Per questo le squadre hanno una divisione ferrea dei compiti e spetta al capocaccia calibrare la strategia più appropriata a seconda delle situazioni, stabilire il metodo dell'assegnazione delle poste e la loro distanza, oltreché sancire l'inizio e la fine dell'attività. La sicurezza viene al primo posto, quindi è essenziale indossare giubbotti ad alta visibilità, rispettare l'angolo di tiro previsto e non azzardare mai.    

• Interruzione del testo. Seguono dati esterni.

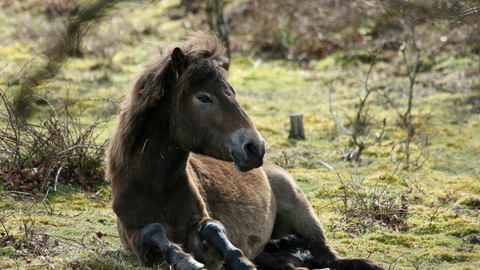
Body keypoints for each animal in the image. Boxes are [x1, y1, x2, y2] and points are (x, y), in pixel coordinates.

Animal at [106, 32, 386, 270]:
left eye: (232, 92)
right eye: (204, 97)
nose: (255, 147)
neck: (156, 187)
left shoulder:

Un aspetto interessante è la doppia anima che nasconde questa tipologia di caccia: da un lato é quella collettiva per eccellenza con gruppi numerosi di amici che non perdono occasione di manifestare spirito fraterno, condivisione e convivialità. Dall'altro ci sono momenti in cui i compagni sono lontani e si deve fare i conti con una lunga attesa che mina la concentrazione. Allora senti il brusio della radiolina, i suoni del bosco e nient'altro. Poi la seguita prende vigore, il latrato dei cani è sullo scovo e sale di intensità. L'adrenalina cresce, diventa tensione e non si può far affidamento che su se stessi. Sono istanti che si ripetono sempre uguali, eppure unici perché si rinnovano continuamente e sono molte le variabili da calcolare. Così, con il vento che soffia lieve sulla faccia, controlli per l'ennesima volta il fucile. 

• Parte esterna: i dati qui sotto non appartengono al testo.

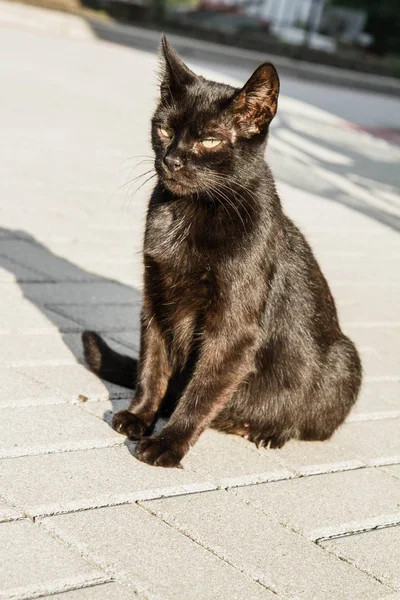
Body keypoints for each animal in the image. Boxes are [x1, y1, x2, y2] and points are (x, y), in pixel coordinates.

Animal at [82, 36, 362, 468]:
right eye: (164, 128)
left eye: (210, 140)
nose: (171, 159)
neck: (191, 212)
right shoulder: (156, 302)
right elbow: (152, 367)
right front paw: (141, 415)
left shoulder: (232, 329)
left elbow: (201, 391)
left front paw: (168, 443)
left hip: (346, 360)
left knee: (306, 423)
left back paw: (270, 431)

Sai che forse l'animale sbucherà dove meno te lo aspetti, a velocità folle, coperto dalla vegetazione intricata e ci sarà solo una frazione di secondo per valutare le possibilità di tiro. Spesso non si presenta una seconda occasione e, in questo, la tecnologia delle moderne armi ad anima rigata aiuta fino ad un certo punto, perché l'emozione che pulsa nelle vene gioca un ruolo fondamentale. Sei da solo in una battaglia di nervi, una sfida anche psicologica che si perpetua dall'alba dei tempi preservando immutata il suo fascino. Ad esempio, il celebre scrittore Guy De Maupassant descriveva così una concitata battuta in Normandia: "Il tumulto della caccia si andava avvicinando; i cespugli parevano fremere e, ad un tratto, spezzando i rami, tutto coperto di sangue e, scuotendo i cani che gli si attaccavano addosso, finalmente passò il cinghiale". 

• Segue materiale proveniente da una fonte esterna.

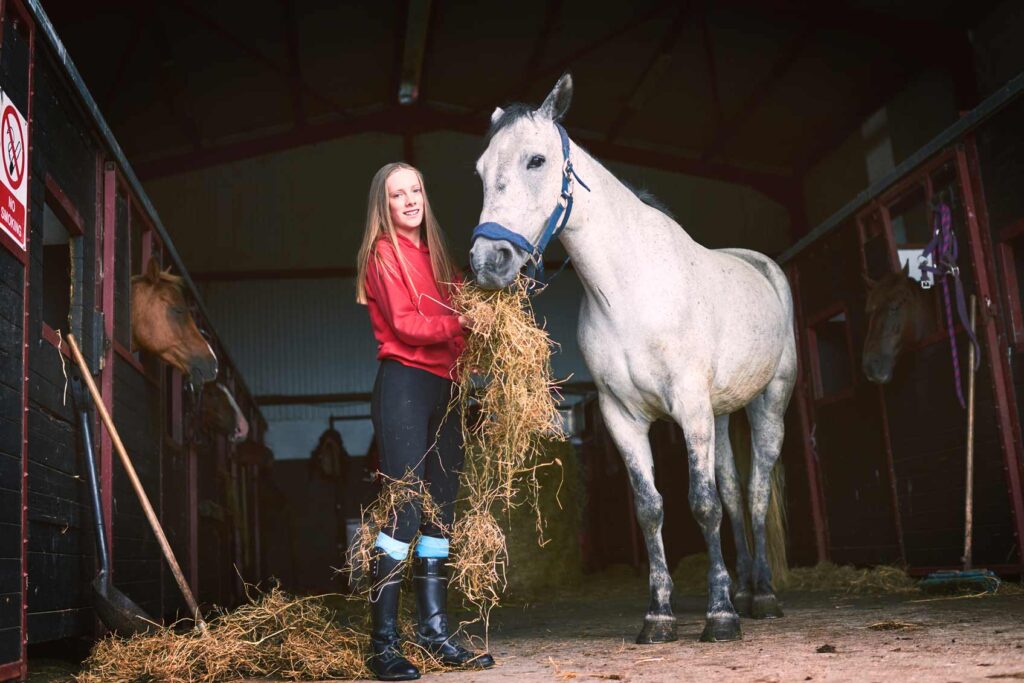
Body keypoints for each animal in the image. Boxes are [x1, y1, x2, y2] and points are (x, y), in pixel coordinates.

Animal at [471, 76, 798, 647]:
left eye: (536, 160)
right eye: (481, 169)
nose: (489, 261)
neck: (629, 288)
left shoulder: (689, 407)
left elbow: (702, 504)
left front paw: (718, 617)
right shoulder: (622, 417)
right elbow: (652, 509)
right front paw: (659, 615)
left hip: (769, 403)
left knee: (755, 490)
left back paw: (761, 596)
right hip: (720, 415)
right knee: (736, 492)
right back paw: (743, 589)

Era il 1880, c'erano i cavalli al posto delle jeep e gli archibugi invece delle carabine. Per il resto, cos'è cambiato?
 
 
MUTE: RAZZE E COMPOSIZIONE
 
I cani da seguita possono essere impiegati su tutti i mammiferi, ma potenzialmente sono grandi specialisti. L'importante è costruire una muta omogenea e non troppo numerosa, in grado di lavorare insieme e di rientrare presto. Ecco le razze principali: il segugio italiano, il segugio maremmano, il segugio istriano, il segugio svizzero, il grifone vandeano, il grifone nivernese, il grifone fulvo di Bretagna, il beagle, il dachsbrake e i bassotti francesi (fonte F. Nobile. "Il cinghiale e i cani per cacciarlo", Habitat Editori). I primi due sono il vanto della cinofilia nazionale: cani robusti, dal carattere espansivo e vivace, ottimi abbaiatori a fermo e inseguitori tenaci. Si differenziano soprattutto per caratteristiche estetiche, mentre il segugio istriano è più piccolo ed è ottimo su terreni aspri e scomodi. Grande abbaiatore proprio come il suo cugino svizzero, che rappresenta la scelta migliore per gli ambienti di alta montagna. Tutti i segugi hanno spiccato spirito di muta, mentre i grifoni si muovono bene anche in solitaria o in coppia, dimostrandosi assai resistenti, intelligenti e dotati di andatura veloce ed incalzante. Il punto forte del piccolo beagle è invece proprio l'attitudine gregaria, unita ad una grande coraggio. Predilige le piccole mute il bassotto francese: il cane ideale per cacciare da soli, perché modulando la voce informa di ogni cambio di direzione dell’animale, mentre la sua scarsa velocità lascia tutto il tempo per piazzarsi con anticipo alla posta.